Ce matin, la brèche d’attaque ressemble à l’autoroute du sud. Il y a l’intégralité d’un stage d’aspirant guide dont une des six cordées grimpe déjà. Soit nous poireautons des heures à chaque relais, soit nous doublons… « avec élégance ». Sébastien attaque l’air détaché une fissure parallèle, sous l’œil médusé du bataillon. Notre guide saute le premier relais et continue à corde tendue. En posant au passage mon pied sur le casque d’un jeune aspirant, je perds un peu d’élégance et gagne un sermon guttural que je préfère ne pas comprendre. Au-dessus, la paroi se perd dans le lointain petit jour. Livrée à elle-même notre cordée enfile les dix premières longueurs comme des perles.

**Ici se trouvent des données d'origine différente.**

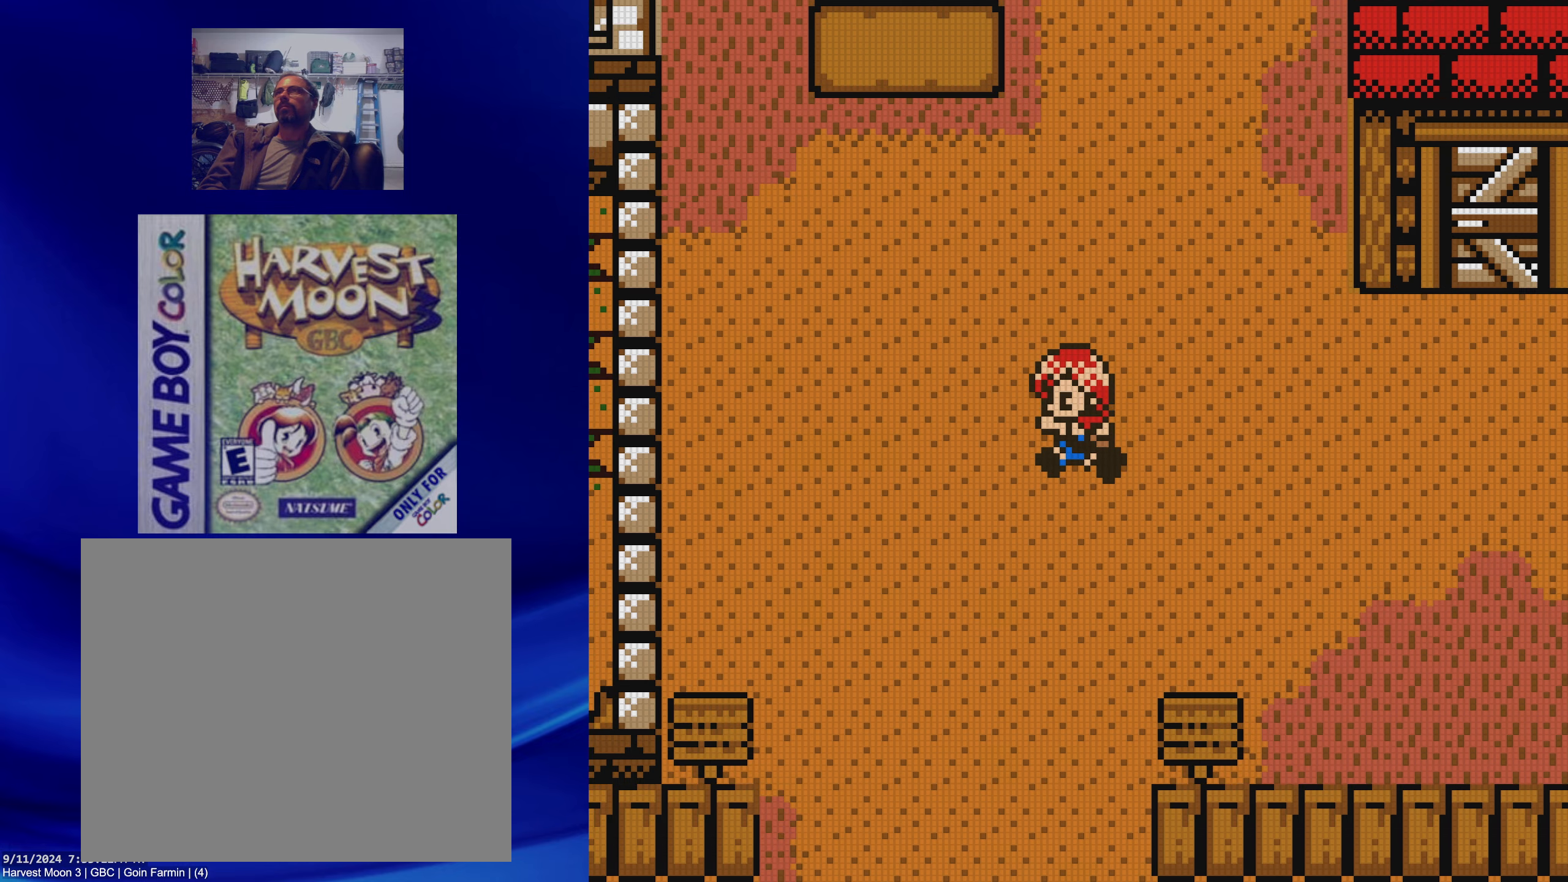
{"dt_ms": 500, "buttons": ["B", "DPAD_UP"], "events": [[200, "DPAD_LEFT", "up"], [217, "DPAD_UP", "down"]]}
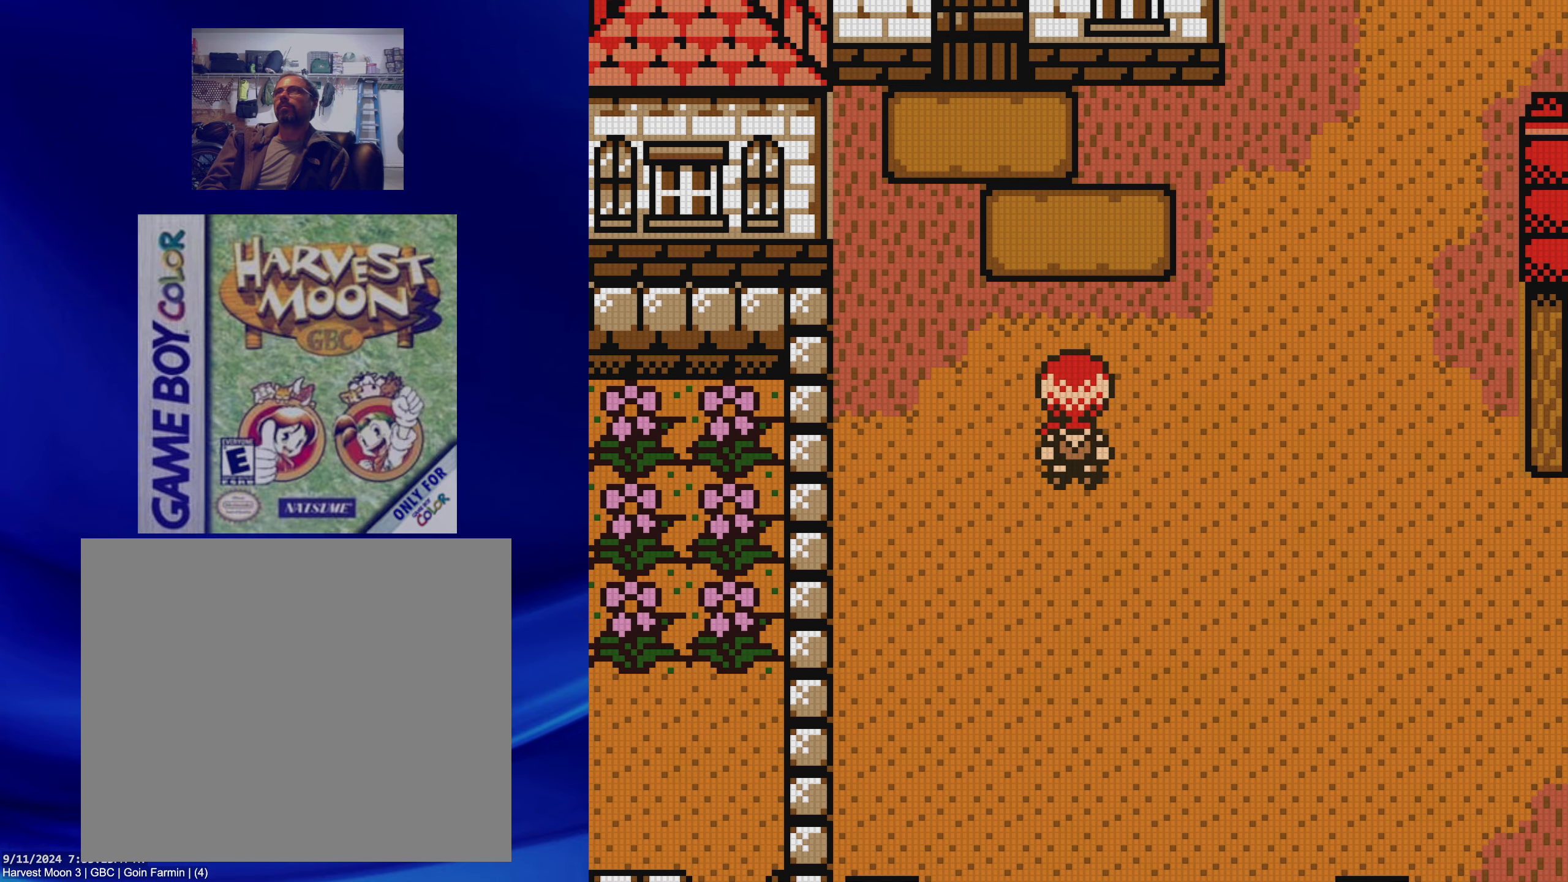
{"dt_ms": 500, "buttons": ["B", "DPAD_RIGHT"], "events": [[17, "DPAD_UP", "up"], [200, "DPAD_DOWN", "down"], [367, "DPAD_RIGHT", "down"], [400, "DPAD_DOWN", "up"]]}
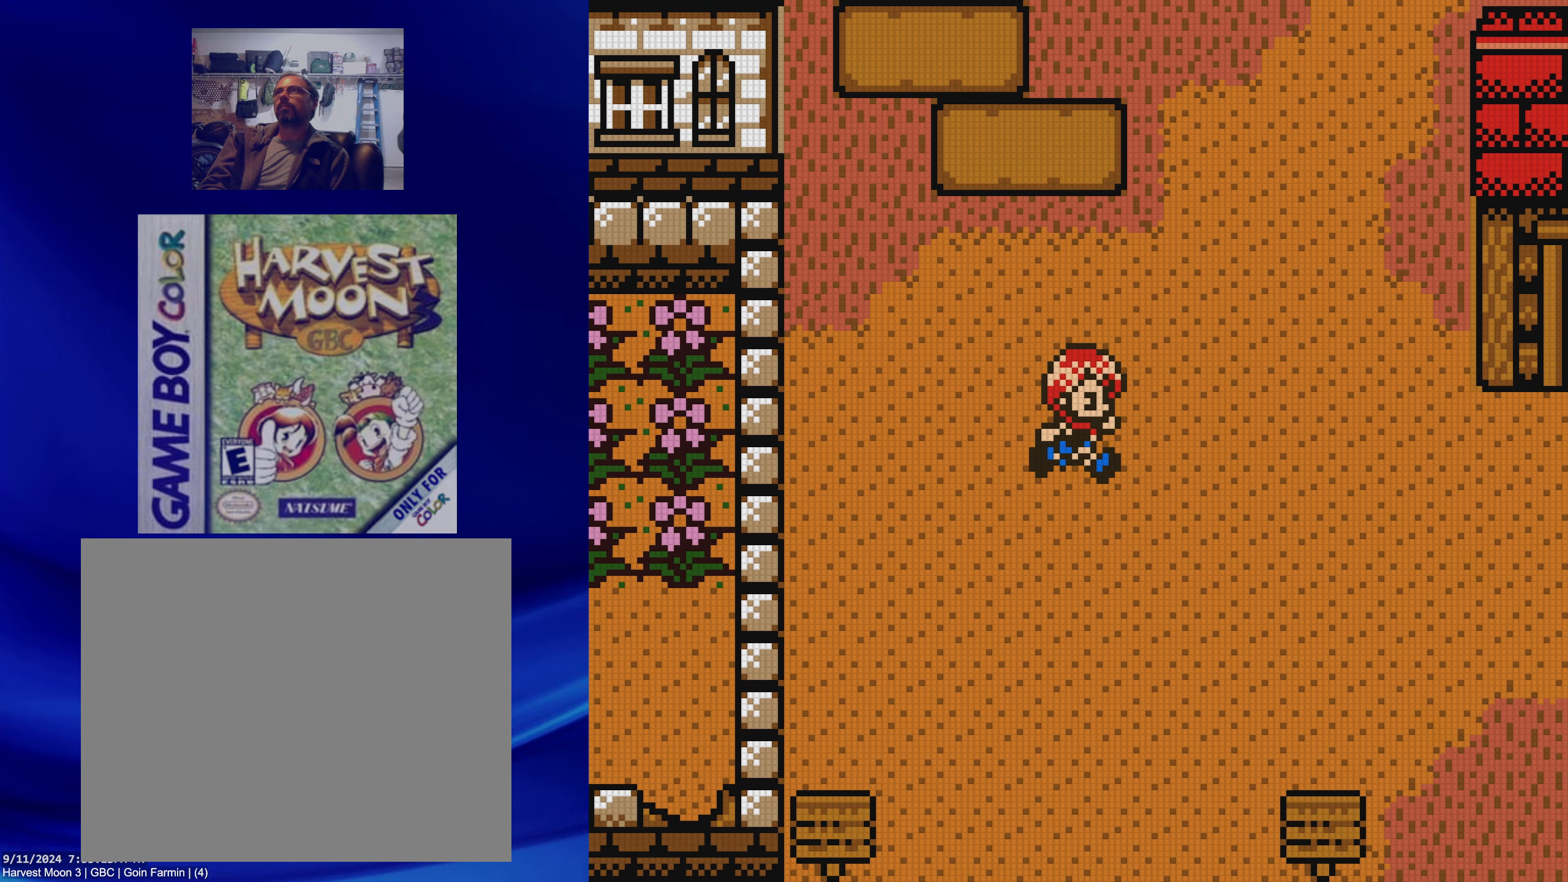
{"dt_ms": 500, "buttons": ["B", "DPAD_RIGHT"], "events": []}
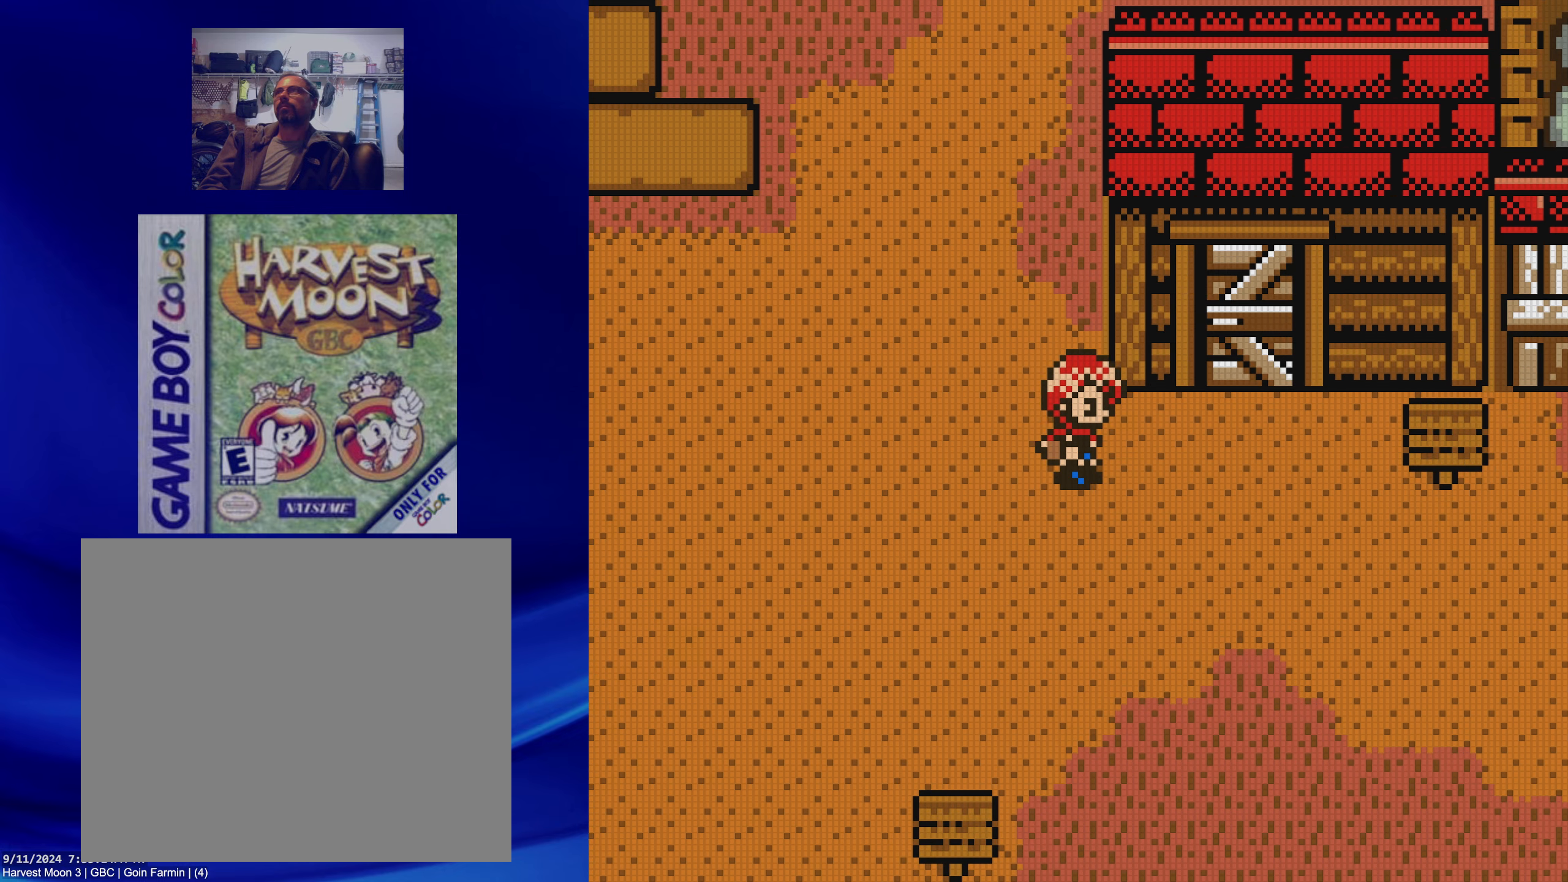
{"dt_ms": 1000, "buttons": []}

Mais rapidement, il faut tout donner dans les douze, treize et quatorzième longueurs d’anthologie. C’est de la grande empoignade, le sac toujours trop lourd sucé en arrière par un vide sidéral. Nous imaginons les anciens avec leur vieil attirail, il leur fallait des heures pour s’en sortir en escalade artificielle. Un peu d’humilité, n’est-ce-pas, évite la peur et la tentation de se plaindre : il n’y a presque pas de verglas.